2024 Makala jailbreak attempt
- Date: September 2, 2024
- Venue: Makala Central Prison, Selembao, Kinshasa, Democratic Republic of the Congo
- Location: 4°21′45″S 15°17′9″E﻿ / ﻿4.36250°S 15.28583°E;
- Type: Failed jailbreak
- Perpetrator: Prison inmates
- Participants: 200+
- Outcome: At least 129 deaths
- Deaths: 129-200+
- Injuries: 59+

= 2024 Makala jailbreak attempt =

2024 attempted jailbreak at the Makala Central Prison

On 2 September 2024, an attempted jailbreak at Makala Central Prison in Kinshasa, Democratic Republic of the Congo, resulted in the deaths of at least 129 people and more than 59 other injuries. A prison official said that no inmates escaped, but inmates and human rights groups said that there were around 2,000 fewer prisoners in the facility immediately after the incident. Part of the prison was set on fire.

==Background==
Makala Central Prison, the biggest in the Democratic Republic of the Congo, has capacity for 1,500 prisoners and holds both male and female prisoners. However, it is highly overcrowded, housing between 14,000 and 15,000 inmates. In 2020, it was estimated that more than 90% of the people held at the prison were awaiting trial, and only 6% were actually serving sentences.

Jailbreaks are common in the DRC. In 2017, another prison break occurred at Makala prison, which led to more than 4,000 prisoners escaping.

==Attempted jailbreak==
Local residents and inmates reported that gunfire inside the prison started on 1 September in Block 4 following a power outage inside the facility that started at 21:00 and lasted into the morning of 2 September. Congolese Interior Minister Jacquemin Shabani said that 24 inmates were fatally shot by guards as they tried to escape, and that there were cases of women being raped. Authorities said that 129 people were killed, some by gunfire and others in a stampede. However, Emmanuel Adu Cole, a prison rights activist, said that the death toll was more than 200. Authorities denied that any inmates successfully escaped, but inmates and prisoners' rights groups said that roll calls found that the number of prisoners in Makala was reduced by nearly 2,000 following the incident.
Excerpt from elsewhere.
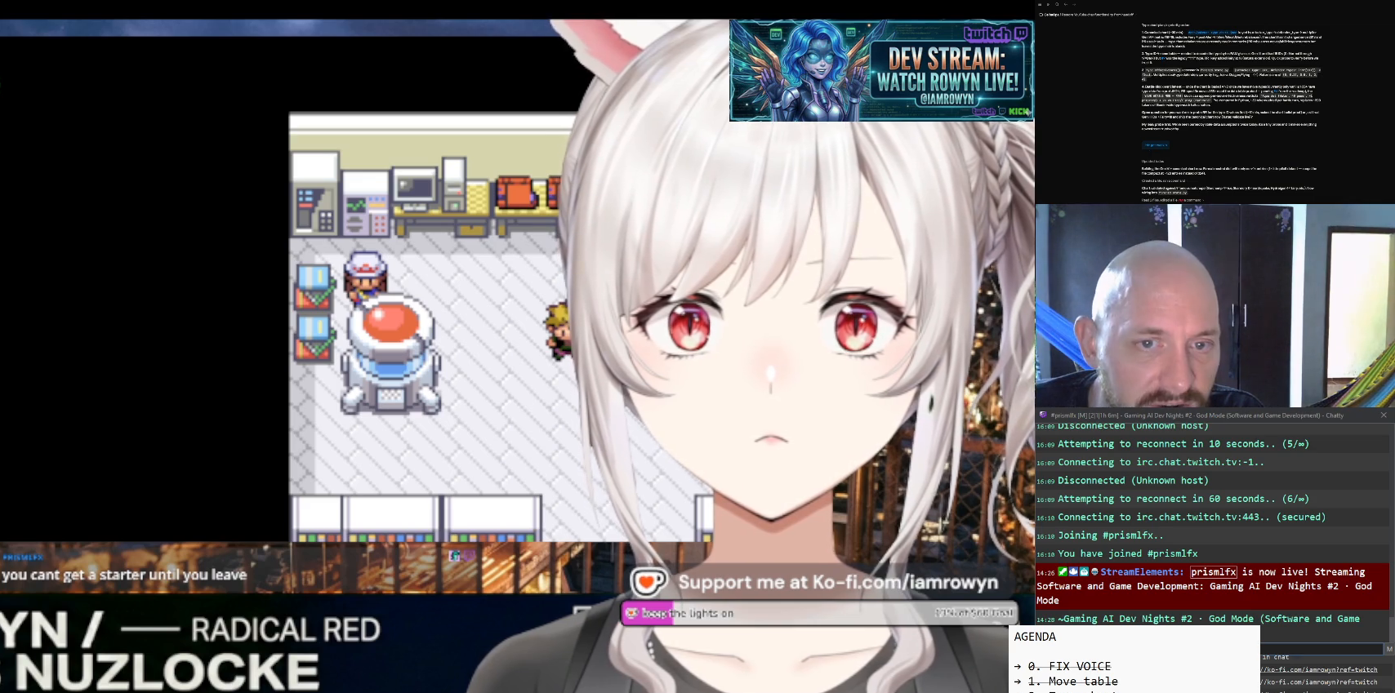
{"buttons": ["DPAD_DOWN"], "events": []}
Multiple buildings in the prison sustained extensive damage, including a part of the prison which the government said was set on fire. The prison's administrative building, food depots, and hospital were damaged by the fires, while its archives were destroyed.

==Aftermath and reactions==
Families of the victims called for more responsibility, clarity, and answers from the government regarding the conditions that led to the incident, as did human rights groups. Several inmates involved in the incident were subsequently tried in military courts.

The Congolese government urged judges to stop sending people to Makala as a stopgap, but the prison remained open. However, no visitors have been allowed in as of 4 September.

Deputy Prime Minister for Interior and Security Jacquemain Shabani said that a special commission has been set up to continue investigating "deplorable and unfortunate events". Justice Minister Constant Mutamba called the attempted jailbreak a "premeditated act of sabotage". Government officials said that provisional measures to accelerate the construction of a new prison on the capital's outskirts were underway. The prison's director, Joseph Yusufu Maliki, was suspended by Mutamba and went into hiding.

The Delegation of the European Union to the Democratic Republic of Congo on 4 September called on Congolese authorities "to quickly shed light on these tragic events in order to establish the various responsibilities, including with regard to respect for human rights and the rule of law."

On 21 September, 600 inmates, including ten minors, were released from Makala as part of efforts to decongest the facility, while 1,700 inmates suffering from illness were released on 23 September.